[MATERIAL SHOWN start]

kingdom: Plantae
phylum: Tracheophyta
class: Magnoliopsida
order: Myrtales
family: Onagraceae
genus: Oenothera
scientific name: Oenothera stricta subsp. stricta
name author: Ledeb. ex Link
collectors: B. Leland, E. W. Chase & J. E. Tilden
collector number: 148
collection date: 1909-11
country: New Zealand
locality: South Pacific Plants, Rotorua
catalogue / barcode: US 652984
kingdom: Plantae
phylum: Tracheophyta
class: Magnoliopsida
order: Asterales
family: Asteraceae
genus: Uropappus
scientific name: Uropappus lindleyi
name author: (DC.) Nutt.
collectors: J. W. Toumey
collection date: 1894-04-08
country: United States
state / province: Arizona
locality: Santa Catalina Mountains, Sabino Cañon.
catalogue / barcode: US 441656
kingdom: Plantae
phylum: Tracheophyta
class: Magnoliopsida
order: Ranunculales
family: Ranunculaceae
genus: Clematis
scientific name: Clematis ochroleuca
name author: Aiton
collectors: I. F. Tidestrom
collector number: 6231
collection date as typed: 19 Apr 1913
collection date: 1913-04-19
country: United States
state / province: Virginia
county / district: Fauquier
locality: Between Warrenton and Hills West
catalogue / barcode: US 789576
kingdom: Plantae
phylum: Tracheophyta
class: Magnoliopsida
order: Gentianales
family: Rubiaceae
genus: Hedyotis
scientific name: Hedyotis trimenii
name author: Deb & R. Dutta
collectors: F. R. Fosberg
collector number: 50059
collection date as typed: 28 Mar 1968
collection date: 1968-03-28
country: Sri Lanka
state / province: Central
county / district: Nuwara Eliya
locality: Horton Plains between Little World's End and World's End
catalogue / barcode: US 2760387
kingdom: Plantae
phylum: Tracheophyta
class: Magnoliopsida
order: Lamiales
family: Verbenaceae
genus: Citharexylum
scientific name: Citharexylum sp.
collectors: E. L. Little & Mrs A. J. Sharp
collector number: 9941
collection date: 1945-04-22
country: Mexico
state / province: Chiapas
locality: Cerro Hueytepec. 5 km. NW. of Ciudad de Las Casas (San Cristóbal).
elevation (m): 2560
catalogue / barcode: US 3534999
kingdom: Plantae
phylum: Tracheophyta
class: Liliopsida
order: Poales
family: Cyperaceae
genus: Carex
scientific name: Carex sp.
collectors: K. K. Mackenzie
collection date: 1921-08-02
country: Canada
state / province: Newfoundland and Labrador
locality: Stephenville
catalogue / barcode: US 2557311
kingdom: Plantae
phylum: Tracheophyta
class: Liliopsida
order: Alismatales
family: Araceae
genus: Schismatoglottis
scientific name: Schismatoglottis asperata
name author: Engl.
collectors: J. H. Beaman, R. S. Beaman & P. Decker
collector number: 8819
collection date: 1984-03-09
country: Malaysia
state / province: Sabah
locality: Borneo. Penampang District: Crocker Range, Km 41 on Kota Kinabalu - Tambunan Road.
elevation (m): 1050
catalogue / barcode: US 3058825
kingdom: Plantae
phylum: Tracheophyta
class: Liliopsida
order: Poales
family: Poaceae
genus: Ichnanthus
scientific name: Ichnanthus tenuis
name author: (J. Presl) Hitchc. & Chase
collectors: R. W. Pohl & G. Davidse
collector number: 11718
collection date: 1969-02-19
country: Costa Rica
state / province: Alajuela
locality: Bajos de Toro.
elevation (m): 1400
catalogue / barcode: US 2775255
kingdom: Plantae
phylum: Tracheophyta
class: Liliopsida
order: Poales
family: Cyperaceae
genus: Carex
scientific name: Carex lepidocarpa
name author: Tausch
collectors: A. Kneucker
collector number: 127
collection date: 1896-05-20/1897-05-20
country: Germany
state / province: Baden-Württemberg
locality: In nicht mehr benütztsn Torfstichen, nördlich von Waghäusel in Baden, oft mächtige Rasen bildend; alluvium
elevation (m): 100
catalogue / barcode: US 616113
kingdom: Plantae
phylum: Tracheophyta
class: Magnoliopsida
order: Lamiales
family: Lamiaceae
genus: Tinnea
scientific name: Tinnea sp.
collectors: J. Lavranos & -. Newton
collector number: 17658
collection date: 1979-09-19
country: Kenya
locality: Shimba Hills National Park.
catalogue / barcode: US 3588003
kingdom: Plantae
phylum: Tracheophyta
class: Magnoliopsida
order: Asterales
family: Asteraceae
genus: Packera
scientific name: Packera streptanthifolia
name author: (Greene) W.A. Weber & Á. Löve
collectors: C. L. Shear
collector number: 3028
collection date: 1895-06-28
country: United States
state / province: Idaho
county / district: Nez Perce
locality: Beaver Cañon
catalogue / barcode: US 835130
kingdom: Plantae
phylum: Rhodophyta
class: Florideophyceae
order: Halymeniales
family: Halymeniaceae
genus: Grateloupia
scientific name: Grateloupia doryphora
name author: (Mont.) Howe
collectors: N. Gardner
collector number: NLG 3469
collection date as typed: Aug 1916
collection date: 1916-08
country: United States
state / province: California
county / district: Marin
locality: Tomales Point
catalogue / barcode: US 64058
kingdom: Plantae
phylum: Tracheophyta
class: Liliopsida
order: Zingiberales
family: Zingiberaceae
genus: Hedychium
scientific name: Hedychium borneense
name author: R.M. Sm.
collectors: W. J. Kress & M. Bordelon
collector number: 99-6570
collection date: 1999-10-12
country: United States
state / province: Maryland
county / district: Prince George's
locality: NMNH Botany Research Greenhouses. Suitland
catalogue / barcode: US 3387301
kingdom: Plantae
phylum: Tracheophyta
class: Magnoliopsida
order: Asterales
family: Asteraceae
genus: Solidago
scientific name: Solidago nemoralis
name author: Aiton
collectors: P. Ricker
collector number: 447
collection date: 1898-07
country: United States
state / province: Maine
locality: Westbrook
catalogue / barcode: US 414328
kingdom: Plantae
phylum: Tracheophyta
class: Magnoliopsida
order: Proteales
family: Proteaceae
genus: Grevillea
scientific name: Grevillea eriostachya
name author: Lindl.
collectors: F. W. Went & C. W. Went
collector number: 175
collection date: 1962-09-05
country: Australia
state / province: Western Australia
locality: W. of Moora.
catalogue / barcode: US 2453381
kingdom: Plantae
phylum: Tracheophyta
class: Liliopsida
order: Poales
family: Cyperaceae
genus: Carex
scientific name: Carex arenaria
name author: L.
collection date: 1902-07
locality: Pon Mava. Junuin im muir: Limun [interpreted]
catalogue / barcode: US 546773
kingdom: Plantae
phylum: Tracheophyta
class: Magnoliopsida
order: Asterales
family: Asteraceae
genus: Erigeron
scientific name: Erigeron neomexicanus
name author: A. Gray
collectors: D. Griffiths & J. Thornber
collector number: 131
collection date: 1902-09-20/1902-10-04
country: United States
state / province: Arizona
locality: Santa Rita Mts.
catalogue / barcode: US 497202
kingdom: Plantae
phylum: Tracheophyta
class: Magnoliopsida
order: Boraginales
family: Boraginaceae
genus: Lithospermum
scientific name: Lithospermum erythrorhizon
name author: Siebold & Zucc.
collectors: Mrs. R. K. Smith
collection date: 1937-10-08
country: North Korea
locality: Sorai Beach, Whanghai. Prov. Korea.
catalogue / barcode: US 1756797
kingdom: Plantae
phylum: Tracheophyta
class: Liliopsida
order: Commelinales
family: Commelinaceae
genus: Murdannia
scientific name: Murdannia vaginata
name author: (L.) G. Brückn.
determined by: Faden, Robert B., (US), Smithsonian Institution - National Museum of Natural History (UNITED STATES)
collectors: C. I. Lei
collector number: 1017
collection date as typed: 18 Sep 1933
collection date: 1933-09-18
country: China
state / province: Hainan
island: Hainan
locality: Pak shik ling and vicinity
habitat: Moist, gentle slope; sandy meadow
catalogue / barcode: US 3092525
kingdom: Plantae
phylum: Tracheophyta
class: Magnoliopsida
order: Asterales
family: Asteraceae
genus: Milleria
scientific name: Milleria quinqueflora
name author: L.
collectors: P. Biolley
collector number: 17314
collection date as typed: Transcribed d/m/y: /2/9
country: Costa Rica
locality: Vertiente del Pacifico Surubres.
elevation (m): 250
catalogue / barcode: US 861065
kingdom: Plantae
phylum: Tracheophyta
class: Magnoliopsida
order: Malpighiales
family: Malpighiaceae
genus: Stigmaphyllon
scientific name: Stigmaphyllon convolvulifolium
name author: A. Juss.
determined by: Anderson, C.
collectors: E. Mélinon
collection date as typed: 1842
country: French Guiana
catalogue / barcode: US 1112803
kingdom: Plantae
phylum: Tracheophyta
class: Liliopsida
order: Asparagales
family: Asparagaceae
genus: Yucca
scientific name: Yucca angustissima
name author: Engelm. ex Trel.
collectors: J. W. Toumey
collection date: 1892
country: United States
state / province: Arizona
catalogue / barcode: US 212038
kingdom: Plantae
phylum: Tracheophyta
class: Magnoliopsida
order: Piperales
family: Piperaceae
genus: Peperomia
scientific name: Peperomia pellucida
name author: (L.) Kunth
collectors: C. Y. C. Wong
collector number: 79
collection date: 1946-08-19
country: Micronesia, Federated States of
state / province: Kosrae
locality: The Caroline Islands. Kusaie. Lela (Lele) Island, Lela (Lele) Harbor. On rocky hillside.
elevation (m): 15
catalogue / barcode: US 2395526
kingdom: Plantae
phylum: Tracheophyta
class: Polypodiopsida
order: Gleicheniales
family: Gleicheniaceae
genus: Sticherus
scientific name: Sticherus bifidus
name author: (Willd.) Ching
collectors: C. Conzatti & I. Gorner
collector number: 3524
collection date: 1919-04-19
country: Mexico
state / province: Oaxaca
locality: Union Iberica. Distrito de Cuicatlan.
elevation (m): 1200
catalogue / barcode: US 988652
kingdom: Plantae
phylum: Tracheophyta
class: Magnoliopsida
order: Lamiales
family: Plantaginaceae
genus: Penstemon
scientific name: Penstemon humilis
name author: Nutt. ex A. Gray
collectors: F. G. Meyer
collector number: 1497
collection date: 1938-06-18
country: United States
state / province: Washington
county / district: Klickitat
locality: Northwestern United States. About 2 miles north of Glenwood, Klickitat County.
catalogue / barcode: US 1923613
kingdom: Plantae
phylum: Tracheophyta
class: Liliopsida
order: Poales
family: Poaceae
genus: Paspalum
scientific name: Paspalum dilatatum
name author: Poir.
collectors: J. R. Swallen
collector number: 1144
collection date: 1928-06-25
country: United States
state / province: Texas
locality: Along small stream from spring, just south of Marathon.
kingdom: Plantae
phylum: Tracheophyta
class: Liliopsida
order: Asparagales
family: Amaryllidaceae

[MATERIAL SHOWN end]

_WHAT IS BEING ASKED_
Take the part that opens with the line containing "scientific name: Yucca angustissima" and closes with the line containing "collection date: 1938-06-18", and switch every "collectors" to "collected by". Give back only those lines, with everything else left the same.

_OUTPUT BELOW_
scientific name: Yucca angustissima
name author: Engelm. ex Trel.
collected by: J. W. Toumey
collection date: 1892
country: United States
state / province: Arizona
catalogue / barcode: US 212038
kingdom: Plantae
phylum: Tracheophyta
class: Magnoliopsida
order: Piperales
family: Piperaceae
genus: Peperomia
scientific name: Peperomia pellucida
name author: (L.) Kunth
collected by: C. Y. C. Wong
collector number: 79
collection date: 1946-08-19
country: Micronesia, Federated States of
state / province: Kosrae
locality: The Caroline Islands. Kusaie. Lela (Lele) Island, Lela (Lele) Harbor. On rocky hillside.
elevation (m): 15
catalogue / barcode: US 2395526
kingdom: Plantae
phylum: Tracheophyta
class: Polypodiopsida
order: Gleicheniales
family: Gleicheniaceae
genus: Sticherus
scientific name: Sticherus bifidus
name author: (Willd.) Ching
collected by: C. Conzatti & I. Gorner
collector number: 3524
collection date: 1919-04-19
country: Mexico
state / province: Oaxaca
locality: Union Iberica. Distrito de Cuicatlan.
elevation (m): 1200
catalogue / barcode: US 988652
kingdom: Plantae
phylum: Tracheophyta
class: Magnoliopsida
order: Lamiales
family: Plantaginaceae
genus: Penstemon
scientific name: Penstemon humilis
name author: Nutt. ex A. Gray
collected by: F. G. Meyer
collector number: 1497
collection date: 1938-06-18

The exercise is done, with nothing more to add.